Risques financiers en hausse

Pour l'heure, les risques financiers de ces nouvelles irrégularités pour le constructeur sont évalués "à environ deux milliards d'euros". Cela vient s'ajouter aux 6,7 milliards d'euros de provisions destinées à faire face aux premières conséquences et engager le gigantesque rappel des véhicules équipés du logiciel truqueur incriminé.

"Depuis le début, je me suis engagé à ce que nous expliquions les événements complètement et sans ménagement. Rien ni personne ne nous arrêtera. C'est un processus douloureux, mais il n'y a pas d'autre alternative", a déclaré dans le communiqué Matthias Müller, qui a pris les rênes du groupe en septembre après l'éviction de Martin Winterkorn quand l'affaire des moteurs truqués a émergé.

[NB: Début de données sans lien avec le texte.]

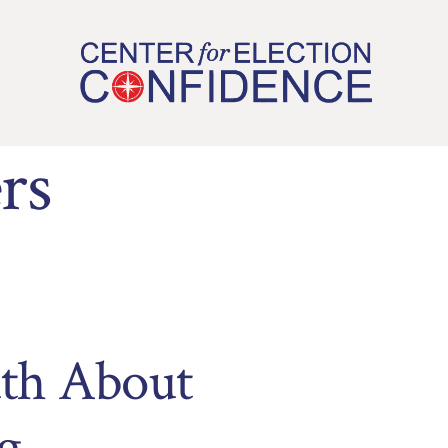
rs
uth About
g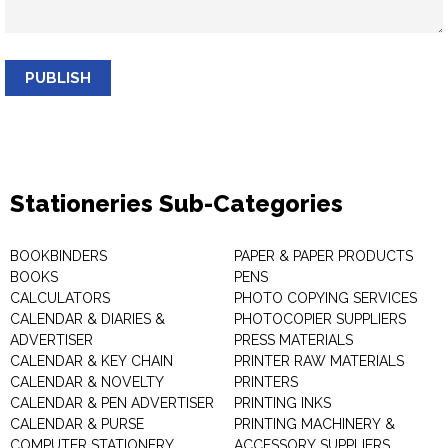
PUBLISH
Stationeries Sub-Categories
BOOKBINDERS
PAPER & PAPER PRODUCTS
BOOKS
PENS
CALCULATORS
PHOTO COPYING SERVICES
CALENDAR & DIARIES &
PHOTOCOPIER SUPPLIERS
ADVERTISER
PRESS MATERIALS
CALENDAR & KEY CHAIN
PRINTER RAW MATERIALS
CALENDAR & NOVELTY
PRINTERS
CALENDAR & PEN ADVERTISER
PRINTING INKS
CALENDAR & PURSE
PRINTING MACHINERY &
COMPUTER STATIONERY
ACCESSORY SUPPLIERS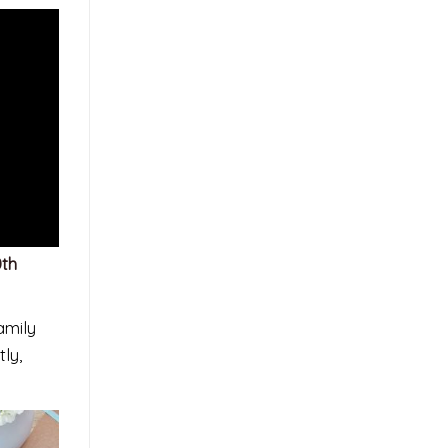
0th
amily
ly,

La direction de Volkswagen a promis mardi de "commencer immédiatement à discuter avec les autorités concernées des conséquences" de ce dernier volet du scandale, tandis que son conseil de surveillance a exprimé son "inquiétude" après les nouvelles révélations.

Le scandale des moteurs truqués avait déjà connu un rebondissement lundi: l'agence américaine de protection de l'environnement (EPA), qui avait la première révélé la tricherie, a accusé le groupe allemand d'avoir violé les normes d'émission de gaz polluants également avec des moteurs diesel 3 litres des marques haut de gamme Audi et Porsche notamment.

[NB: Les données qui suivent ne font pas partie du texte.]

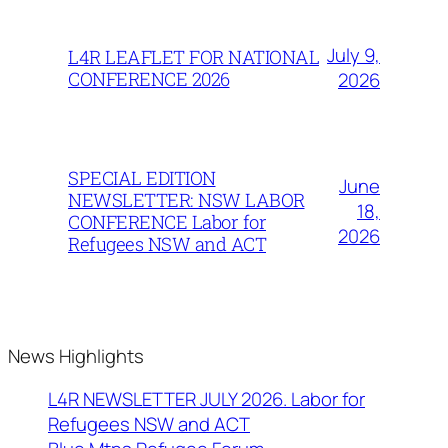
July 9,
L4R LEAFLET FOR NATIONAL
CONFERENCE 2026
2026
SPECIAL EDITION
June
NEWSLETTER: NSW LABOR
18,
CONFERENCE Labor for
2026
Refugees NSW and ACT
News Highlights
L4R NEWSLETTER JULY 2026. Labor for
Refugees NSW and ACT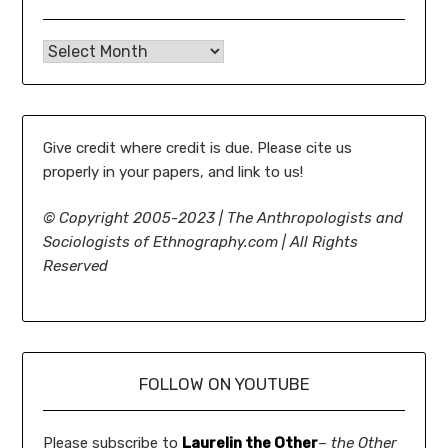
Ethnography.com Archives: 2005-present
Give credit where credit is due. Please cite us
properly in your papers, and link to us!
©
Copyright 2005-2023 | The Anthropologists and
Sociologists of Ethnography.com | All Rights
Reserved
FOLLOW ON YOUTUBE
Please subscribe to
Laurelin the Other
–
the Other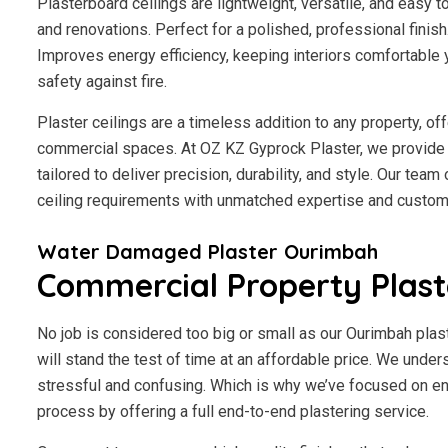
Plasterboard ceilings are lightweight, versatile, and easy 
and renovations. Perfect for a polished, professional finis
Improves energy efficiency, keeping interiors comfortable 
safety against fire.
Plaster ceilings are a timeless addition to any property, of
commercial spaces. At OZ KZ Gyprock Plaster, we provide 
tailored to deliver precision, durability, and style. Our tea
ceiling requirements with unmatched expertise and custome
Water Damaged Plaster Ourimbah
Commercial Property Plas
No job is considered too big or small as our Ourimbah plas
will stand the test of time at an affordable price. We under
stressful and confusing. Which is why we’ve focused on en
process by offering a full end-to-end plastering service.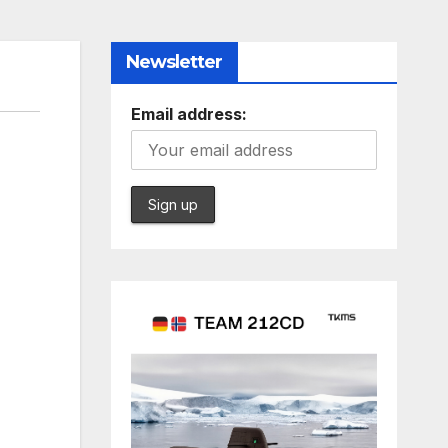
Newsletter
Email address: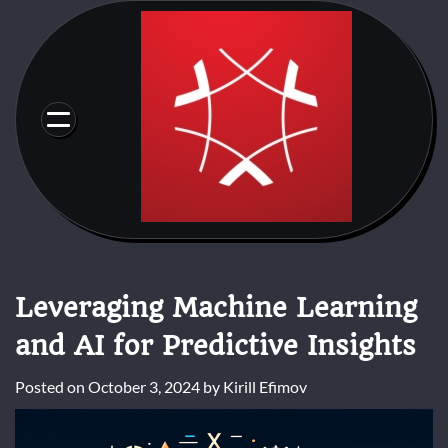
Skip
to
content
Leveraging Machine Learning
and AI for Predictive Insights
Posted on
October 3, 2024
by
Kirill Efimov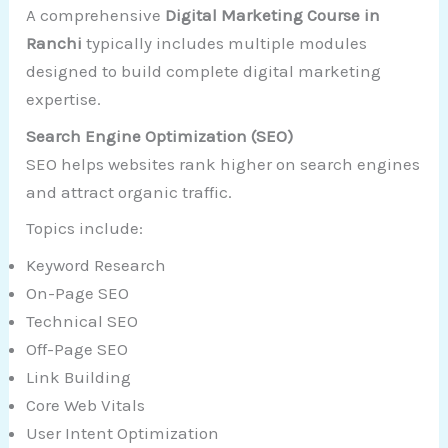
A comprehensive
Digital Marketing Course in
Ranchi
typically includes multiple modules
designed to build complete digital marketing
expertise.
Search Engine Optimization (SEO)
SEO helps websites rank higher on search engines
and attract organic traffic.
Topics include:
Keyword Research
On-Page SEO
Technical SEO
Off-Page SEO
Link Building
Core Web Vitals
User Intent Optimization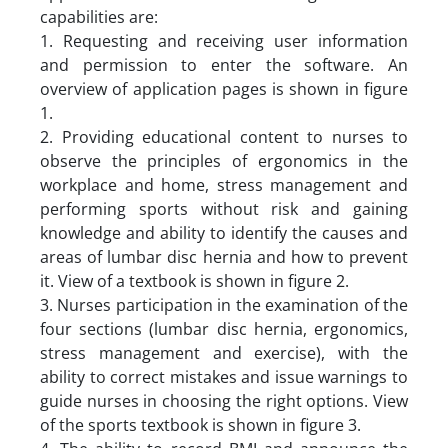
capabilities are:
1. Requesting and receiving user information
and permission to enter the software. An
overview of application pages is shown in figure
1.
2. Providing educational content to nurses to
observe the principles of ergonomics in the
workplace and home, stress management and
performing sports without risk and gaining
knowledge and ability to identify the causes and
areas of lumbar disc hernia and how to prevent
it. View of a textbook is shown in figure 2.
3. Nurses participation in the examination of the
four sections (lumbar disc hernia, ergonomics,
stress management and exercise), with the
ability to correct mistakes and issue warnings to
guide nurses in choosing the right options. View
of the sports textbook is shown in figure 3.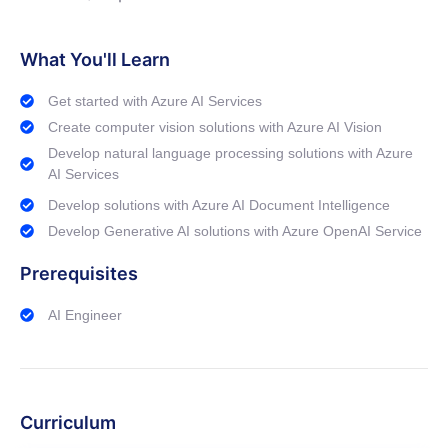
What You'll Learn
Get started with Azure AI Services
Create computer vision solutions with Azure AI Vision
Develop natural language processing solutions with Azure
AI Services
Develop solutions with Azure AI Document Intelligence
Develop Generative AI solutions with Azure OpenAI Service
Prerequisites
AI Engineer
Curriculum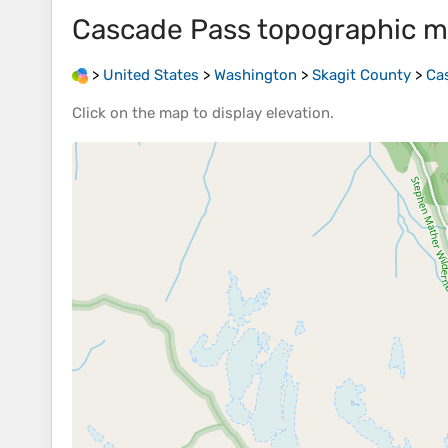
Cascade Pass
topographic 
>
United States
>
Washington
>
Skagit County
>
Ca
Click on the
map
to display
elevation
.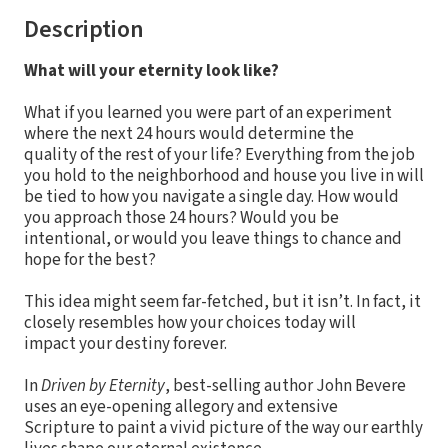
Description
What will your eternity look like?
What if you learned you were part of an experiment
where the next 24 hours would determine the
quality of the rest of your life? Everything from the job
you hold to the neighborhood and house you live in will
be tied to how you navigate a single day. How would
you approach those 24 hours? Would you be
intentional, or would you leave things to chance and
hope for the best?
This idea might seem far-fetched, but it isn’t. In fact, it
closely resembles how your choices today will
impact your destiny forever.
In
Driven by Eternity
, best-selling author John Bevere
uses an eye-opening allegory and extensive
Scripture to paint a vivid picture of the way our earthly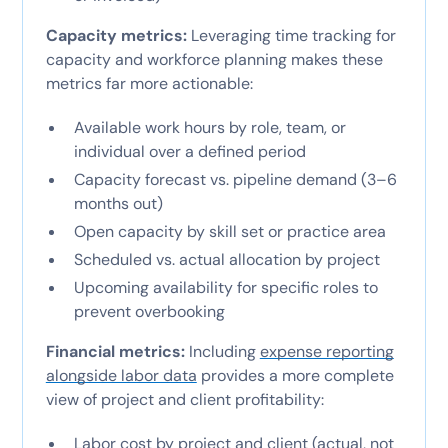
Capacity metrics:
Leveraging time tracking for
capacity and workforce planning makes these
metrics far more actionable:
Available work hours by role, team, or
individual over a defined period
Capacity forecast vs. pipeline demand (3–6
months out)
Open capacity by skill set or practice area
Scheduled vs. actual allocation by project
Upcoming availability for specific roles to
prevent overbooking
Financial metrics:
Including
expense reporting
alongside labor data
provides a more complete
view of project and client profitability:
Labor cost by project and client (actual, not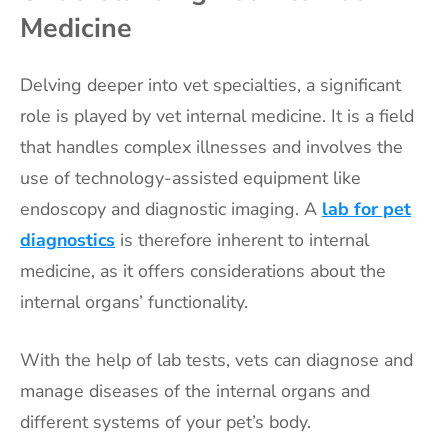
Medicine
Delving deeper into vet specialties, a significant
role is played by vet internal medicine. It is a field
that handles complex illnesses and involves the
use of technology-assisted equipment like
endoscopy and diagnostic imaging. A
lab for pet
diagnostics
is therefore inherent to internal
medicine, as it offers considerations about the
internal organs’ functionality.
With the help of lab tests, vets can diagnose and
manage diseases of the internal organs and
different systems of your pet’s body.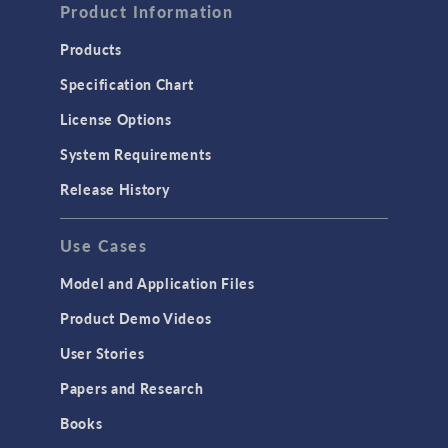
Product Information
Computational Fluid Dynamics (CFD)
Heat Transfer
Products
Microfluidics
Specification Chart
Molecular Flow
License Options
Particle Tracing for Fluid Flow
System Requirements
Porous Media Flow
Release History
GENERAL
Use Cases
API
Cluster & Cloud Computing
Model and Application Files
Equation-Based Modeling
Product Demo Videos
Geometry
User Stories
Installation & License Management
Papers and Research
Introduction
Books
Materials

Porsche à son tour impliqué

Jusqu'à présent, la tricherie initiale sur le niveau d'émission d'oxydes d'azote n'était avérée que pour de plus petits moteurs, de 1,2, 1,6 et 2 litres, et ne concernait aux Etats-Unis que les marques VW et Audi.

"Il s'agit évidemment d'une mauvaise nouvelle pour Volkswagen", a réagi mardi Holger Schmidt, analyste d'Equinet, "dans la mesure où cette dernière accusation inclut également Porsche".

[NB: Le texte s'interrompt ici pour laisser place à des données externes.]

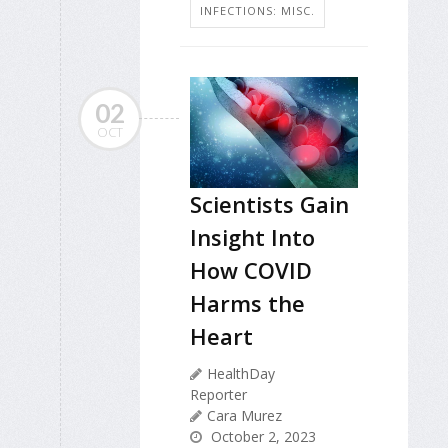
INFECTIONS: MISC.
02
OCT
Scientists Gain
Insight Into
How COVID
Harms the
Heart
HealthDay
Reporter
Cara Murez
October 2, 2023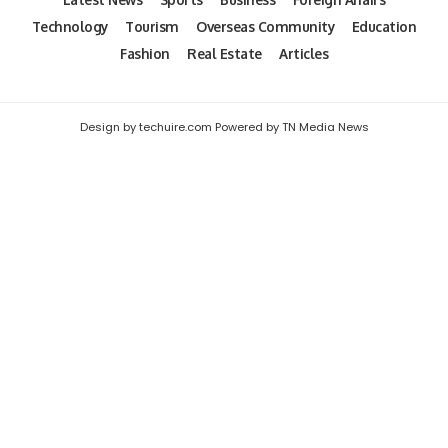
Technology
Tourism
Overseas Community
Education
Fashion
Real Estate
Articles
Design by techuire.com Powered by TN Media News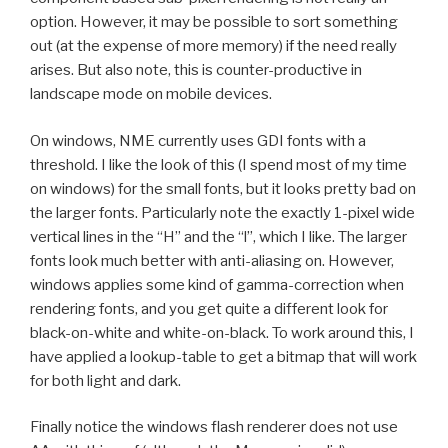
option. However, it may be possible to sort something
out (at the expense of more memory) if the need really
arises. But also note, this is counter-productive in
landscape mode on mobile devices.
On windows, NME currently uses GDI fonts with a
threshold. I like the look of this (I spend most of my time
on windows) for the small fonts, but it looks pretty bad on
the larger fonts. Particularly note the exactly 1-pixel wide
vertical lines in the “H” and the “l”, which I like. The larger
fonts look much better with anti-aliasing on. However,
windows applies some kind of gamma-correction when
rendering fonts, and you get quite a different look for
black-on-white and white-on-black. To work around this, I
have applied a lookup-table to get a bitmap that will work
for both light and dark.
Finally notice the windows flash renderer does not use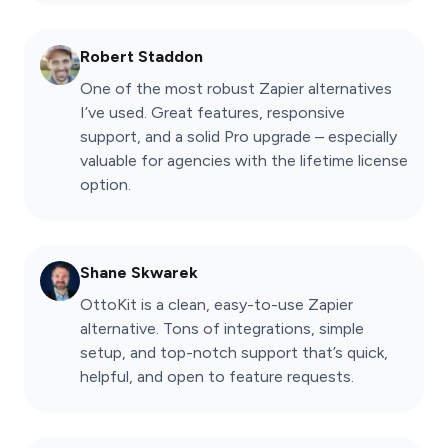
Robert Staddon
One of the most robust Zapier alternatives
I’ve used. Great features, responsive
support, and a solid Pro upgrade – especially
valuable for agencies with the lifetime license
option.
Shane Skwarek
OttoKit is a clean, easy-to-use Zapier
alternative. Tons of integrations, simple
setup, and top-notch support that’s quick,
helpful, and open to feature requests.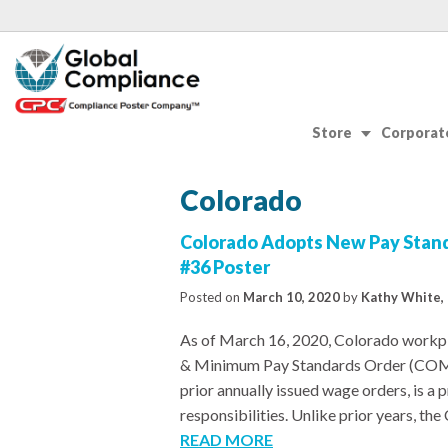
Store
Corporate
Colorado
Colorado Adopts New Pay Stan
#36 Poster
Posted on
March 10, 2020
by
Kathy White, 
As of March 16, 2020, Colorado workpl
& Minimum Pay Standards Order (COMP
prior annually issued wage orders, is a 
responsibilities. Unlike prior years, t
READ MORE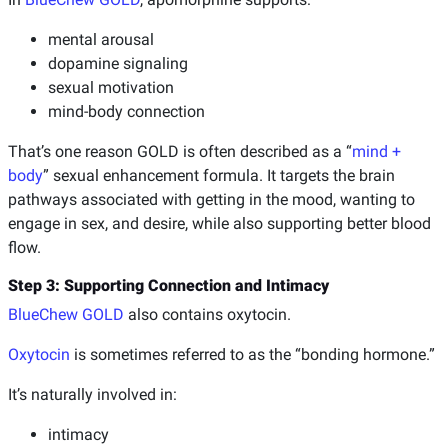
mental arousal
dopamine signaling
sexual motivation
mind-body connection
That’s one reason GOLD is often described as a “
mind +
body
” sexual enhancement formula. It targets the brain
pathways associated with getting in the mood, wanting to
engage in sex, and desire, while also supporting better blood
flow.
Step 3: Supporting Connection and Intimacy
BlueChew GOLD
also contains oxytocin.
Oxytocin
is sometimes referred to as the “bonding hormone.”
It’s naturally involved in:
intimacy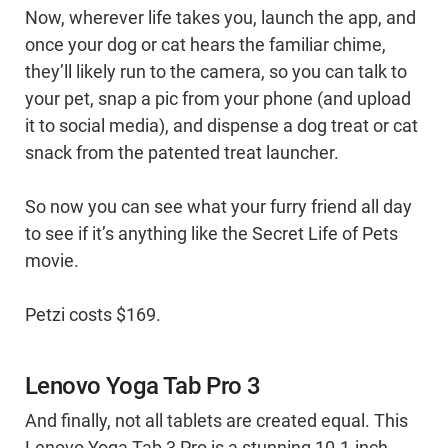
Now, wherever life takes you, launch the app, and
once your dog or cat hears the familiar chime,
they’ll likely run to the camera, so you can talk to
your pet, snap a pic from your phone (and upload
it to social media), and dispense a dog treat or cat
snack from the patented treat launcher.
So now you can see what your furry friend all day
to see if it’s anything like the Secret Life of Pets
movie.
Petzi costs $169.
Lenovo Yoga Tab Pro 3
And finally, not all tablets are created equal. This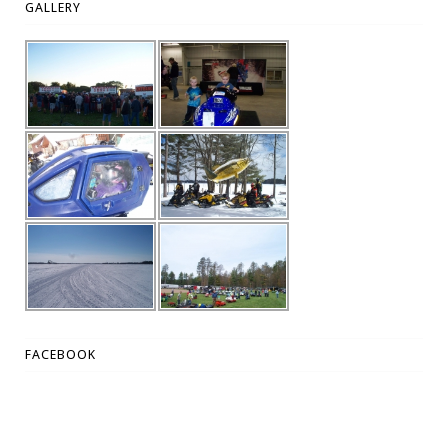
GALLERY
FACEBOOK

Or le nouveau patron de Volkswagen, Matthias Müller, qui a pris les rênes au pied levé après le début du scandale, était précédemment à la tête de Porsche et "a dû avoir connaissance de ce problème, même si cela reste encore à prouver", avance l'analyste.

Volkswagen doit rappeler toutes les voitures concernées et les remettre aux normes, ce qui lui coûtera des milliards. Le groupe va aussi faire face à une kyrielle de procès.

Selon l'EPA, au moins 10.000 véhicules seraient concernés aux Etats-Unis par les nouveaux soupçons.

En Allemagne, "les moteurs diesel en question sont déjà soumis à des tests supplémentaires conduits par l'agence fédérale des transports. (...) Dès que cet examen sera terminé seront alors présentés les résultats complets", a promis le ministère des transports.

Face aux accusations en provenance des Etats-Unis, Volkswagen a affirmé qu'aucun programme n'avait été installé sur ces moteurs pour modifier de "manière inappropriée" les tests antipollution. Les moteurs sont "conformes à la loi", a déclaré mardi sa filiale Audi.

Dans ce contexte, les derniers chiffres d'immatriculations de voitures neuves dévoilés pour le mois d'octobre n'ont guère été réjouissants pour Volkswagen, avec en Allemagne un recul de 0,7% sur un an pour la marque Volkswagen, une baisse de 3% pour la France. Aux Etats-Unis, Volkswagen n'a enregistré en octobre qu'une faible progression (+0,2%) de ses ventes alors que ses principaux concurrents ont connu des progressions de l'ordre de 10%. Audi a, en revanche, fortement progressé (+16,8%).